> _How to complete this task_
Everything in the listing except the pictures should be written out exactly.

> _Data provided_
· · · · ·

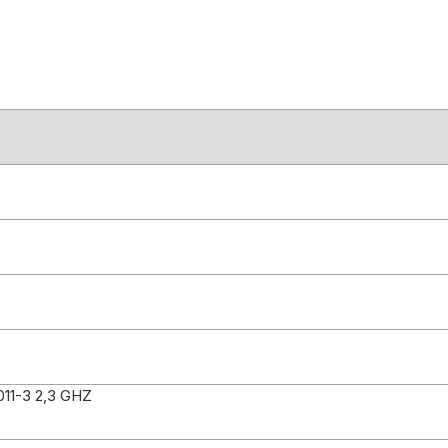
11-3 2,3 GHZ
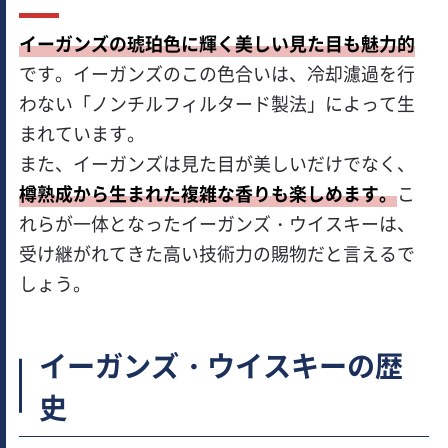
イーガンズの琥珀色に輝く美しい見た目も魅力的
です。イーガンズのこの色合いは、冷却濾過を行
わない「ノンチルフィルタード製法」によって生
まれています。
また、イーガンズは見た目が美しいだけでなく、
樽熟成から生まれた複雑な香りも楽しめます。
こ
れらが一体となったイーガンズ・ウイスキーは、
受け継がれてきた高い技術力の賜物だと言えるで
しょう。
イーガンズ・ウイスキーの歴
史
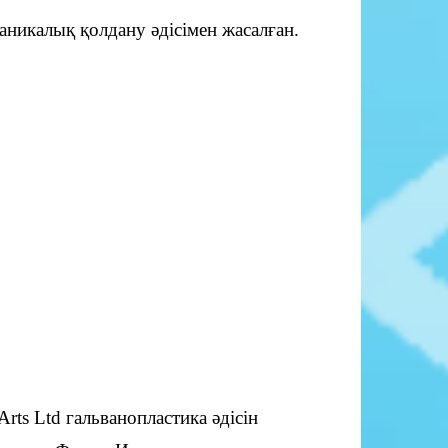
аникалық қолдану әдісімен жасалған.
rts Ltd гальванопластика әдісін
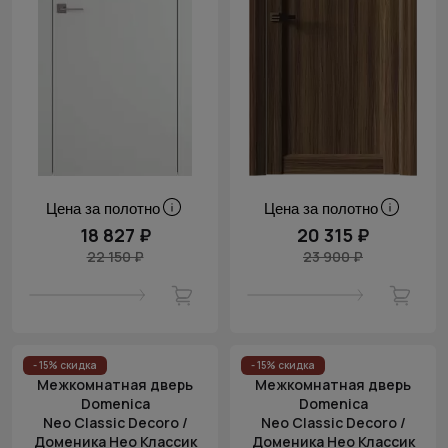
Цена за полотно
Цена за полотно
18 827 ₽
20 315 ₽
22 150 ₽
23 900 ₽
- 15% скидка
- 15% скидка
Межкомнатная дверь
Межкомнатная дверь
Domenica
Domenica
Neo Classic Decoro /
Neo Classic Decoro /
Доменика Нео Классик
Доменика Нео Классик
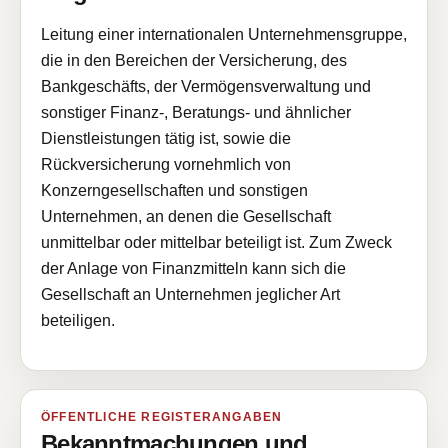
Leitung einer internationalen Unternehmensgruppe,
die in den Bereichen der Versicherung, des
Bankgeschäfts, der Vermögensverwaltung und
sonstiger Finanz-, Beratungs- und ähnlicher
Dienstleistungen tätig ist, sowie die
Rückversicherung vornehmlich von
Konzerngesellschaften und sonstigen
Unternehmen, an denen die Gesellschaft
unmittelbar oder mittelbar beteiligt ist. Zum Zweck
der Anlage von Finanzmitteln kann sich die
Gesellschaft an Unternehmen jeglicher Art
beteiligen.
ÖFFENTLICHE REGISTERANGABEN
Bekanntmachungen und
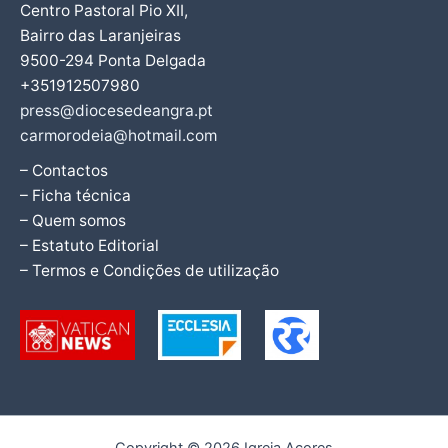
Centro Pastoral Pio XII,
Bairro das Laranjeiras
9500-294 Ponta Delgada
+351912507980
press@diocesedeangra.pt
carmorodeia@hotmail.com
– Contactos
– Ficha técnica
– Quem somos
– Estatuto Editorial
– Termos e Condições de utilização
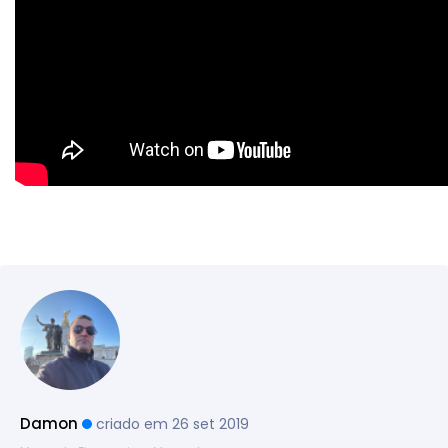
Damon
criado em 26 set 2019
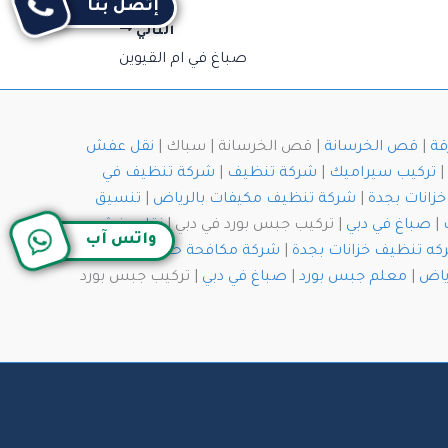
إتصل بنا
التالي
صباغ في ام القيوين
قة
|
قص الخرسانة
| قص الخرسانة | سباك |
نقل عفش
|
تركيب سيراميك
|
شركة تنظيف
|
شركة تنظيف في
زانات بجدة
|
شركة تنظيف مكيفات بالرياض
|
تنسيق
|
صباغ في دبي
| تركيب جبس بورد في دبي |
نقل عفش
واتس آب
ه تنظيف خزانات بجدة
|
شركة مكافحة حشرات
ياض
|
معلم جبس بورد
|
صباغ في دبي
| تركيب جبس بورد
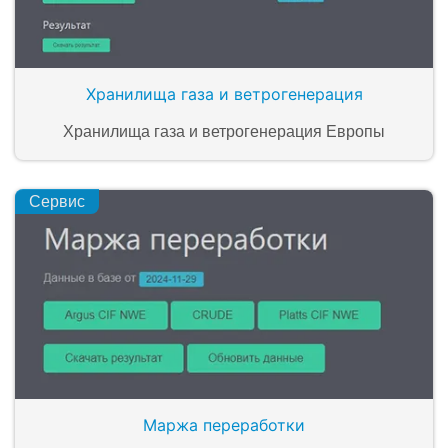
Хранилища газа и ветрогенерация
Хранилища газа и ветрогенерация Европы
Сервис
Маржа переработки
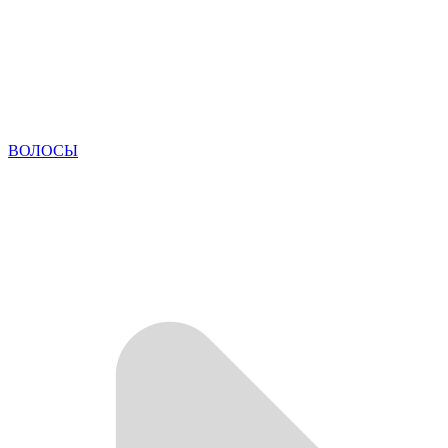
ВОЛОСЫ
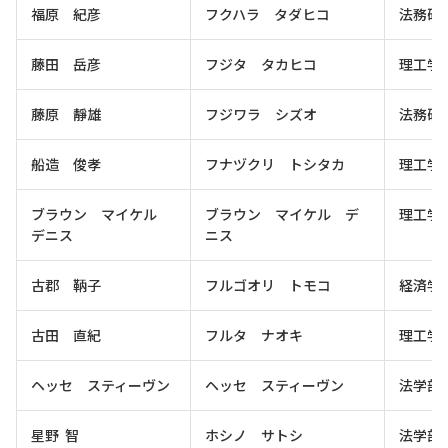
福原 紀彦
フクハラ タダヒコ
法務研
藤田 岳彦
フジタ タカヒコ
理工学
藤原 靜雄
フジワラ シズオ
法務研
船造 俊孝
フナヅクリ トシタカ
理工学
ブラウン マイケル
ブラウン マイケル デ
理工学
デニス
ニス
古郡 鞆子
フルゴオリ トモコ
経済学
古田 直紀
フルタ ナオキ
理工学
ヘッセ スティーヴン
ヘッセ スティーヴン
法学部
星野 智
ホシノ サトシ
法学部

· · · · ·

> _Answer box_
11-3 2,3 GHZ
イーガンズの琥珀色に輝く美しい見た目も魅力的
です。イーガンズのこの色合いは、冷却濾過を行
わない「ノンチルフィルタード製法」によって生
まれています。
また、イーガンズは見た目が美しいだけでなく、
樽熟成から生まれた複雑な香りも楽しめます。
こ
れらが一体となったイーガンズ・ウイスキーは、
受け継がれてきた高い技術力の賜物だと言えるで
しょう。
イーガンズ・ウイスキーの歴
史
аникалық қолдану әдісімен жасалған.
rts Ltd гальванопластика әдісін
Цена за полотно
Цена за полотно
18 827 ₽
20 315 ₽
22 150 ₽
23 900 ₽
- 15% скидка
- 15% скидка
Межкомнатная дверь
Межкомнатная дверь
Domenica
Domenica
Neo Classic Decoro /
Neo Classic Decoro /
Доменика Нео Классик
Доменика Нео Классик
Leitung einer internationalen Unternehmensgruppe,
die in den Bereichen der Versicherung, des
Bankgeschäfts, der Vermögensverwaltung und
sonstiger Finanz-, Beratungs- und ähnlicher
Dienstleistungen tätig ist, sowie die
Rückversicherung vornehmlich von
Konzerngesellschaften und sonstigen
Unternehmen, an denen die Gesellschaft
unmittelbar oder mittelbar beteiligt ist. Zum Zweck
der Anlage von Finanzmitteln kann sich die
Gesellschaft an Unternehmen jeglicher Art
beteiligen.
ÖFFENTLICHE REGISTERANGABEN
Bekanntmachungen und
Centro Pastoral Pio XII,
Bairro das Laranjeiras
9500-294 Ponta Delgada
+351912507980
press@diocesedeangra.pt
carmorodeia@hotmail.com
– Contactos
– Ficha técnica
– Quem somos
– Estatuto Editorial
– Termos e Condições de utilização
Damon
criado em 26 set 2019
إتصل بنا
التالي
صباغ في ام القيوين
قة
|
قص الخرسانة
| قص الخرسانة | سباك |
نقل عفش
|
تركيب سيراميك
|
شركة تنظيف
|
شركة تنظيف في
زانات بجدة
|
شركة تنظيف مكيفات بالرياض
|
تنسيق
|
صباغ في دبي
| تركيب جبس بورد في دبي |
نقل عفش
واتس آب
ه تنظيف خزانات بجدة
|
شركة مكافحة حشرات
ياض
|
معلم جبس بورد
|
صباغ في دبي
| تركيب جبس بورد
Хранилища газа и ветрогенерация
Хранилища газа и ветрогенерация Европы
Сервис
Маржа переработки
ВОЛОСЫ
福原 紀彦
フクハラ タダヒコ
法務研
藤田 岳彦
フジタ タカヒコ
理工学
藤原 靜雄
フジワラ シズオ
法務研
船造 俊孝
フナヅクリ トシタカ
理工学
ブラウン マイケル
ブラウン マイケル デ
理工学
デニス
ニス
古郡 鞆子
フルゴオリ トモコ
経済学
古田 直紀
フルタ ナオキ
理工学
ヘッセ スティーヴン
ヘッセ スティーヴン
法学部
星野 智
ホシノ サトシ
法学部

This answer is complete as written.